Cut some of the bamboo material today  ...  but it was manufactured into a 1 1/2" butcher block. (See pic)  It cut steadily with a 60 tooth table saw (220VAC) and rounded over with a light cut on a router table.

You have to be careful because it does chip or fray.

Will attack the bamboo fence material in a day or so  ...  will let y'all know how I "made it right."


----------



## CallMeVilla

Following up . . .  Cut the bottom edge of the bamboo decorative fence which was attached along the inside wall of the retaurant.  Used a 40 tooth blade in my 5 1/2" trimsaw (Skilsaw) running along a spacer of 1/2" door stop.  This prevented scratching the floor and elevated the blade to exactly allow for the customized baseboard.  And, yes, I mounted the saw blade backwards to minimize fraying and tearing out.  

The bamboo killed the blade  ...  but the wall was 34 feet long.  Used a FEIN saw to cut the pieces where the Skilsaw could not reach.  Cleaned up any remaining mess with a very sharp chisel.  The baseboard was cut on a 32 degree angle to scarf the ends together.  Baseboard was glued (not nailed) using PL 400 underlayment glue and weighted overnight with concrete wall caps to guarantee flatness and adhesion.

Here is a sense of how the wall looked after cutting and after the custom baseboard was installed.
Thought you would like to know about an unusual application that turned out great.


----------



## oldognewtrick

Looks good villa.


----------



## Tony63

How was the bamboo attached to the wall?


----------



## nealtw

Tony63 said:


> How was the bamboo attached to the wall?


He has a wire running thru them, perhaps they are hung.


----------



## Sparky617

nealtw said:


> He has a wire running thru them, perhaps they are hung.


I think the wire running through the bamboo is from the manufacturer of the fencing material he used for his project.  It came preassembled.


----------



## farmerjohn1324

CallMeVilla said:


> Got a project.  Bamboo canes are connected into a fence material with wire that is strung horizontally.  The product comes in "sheets" that are 48" tall so the bamboo forms a sort of wall.
> 
> However, the height needs trimming.
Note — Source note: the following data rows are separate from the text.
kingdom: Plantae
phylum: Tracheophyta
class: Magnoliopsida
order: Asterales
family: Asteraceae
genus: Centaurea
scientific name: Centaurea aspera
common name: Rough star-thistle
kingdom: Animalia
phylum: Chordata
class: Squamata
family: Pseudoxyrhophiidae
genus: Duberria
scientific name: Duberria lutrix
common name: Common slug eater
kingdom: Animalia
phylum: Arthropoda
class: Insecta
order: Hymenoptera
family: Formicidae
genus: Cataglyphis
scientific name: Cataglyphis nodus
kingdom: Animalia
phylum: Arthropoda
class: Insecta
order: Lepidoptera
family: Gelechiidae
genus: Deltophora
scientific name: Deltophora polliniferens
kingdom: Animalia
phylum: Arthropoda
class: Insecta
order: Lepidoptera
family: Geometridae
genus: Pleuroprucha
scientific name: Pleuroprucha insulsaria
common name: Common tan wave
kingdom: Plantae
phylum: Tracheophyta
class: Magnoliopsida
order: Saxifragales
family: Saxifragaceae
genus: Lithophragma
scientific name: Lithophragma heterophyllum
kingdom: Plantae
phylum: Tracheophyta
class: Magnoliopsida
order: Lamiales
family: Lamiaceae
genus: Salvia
These "sheets" are being applied to a wall inside a restaurant as a decorative accent.
> 
> Has anyone cut dry bamboo canes like this?  What tool did you use?  Some people cut individual poles with hacksaws.  Some people recommend a very fine toothed band saw (not entirely practical in the field).
> 
> Bamboo frays and cracks if it is cut with a Skillsaw.  My approach is to use a cut off wheel in an angle grinder.  Another alternative might be a jig saw with a fine metal blade.  What is your experience and/or recommendation?
> 
> View attachment 5218



I've cut them with a Sawzall, but I wasn't trying to make neat cuts.


----------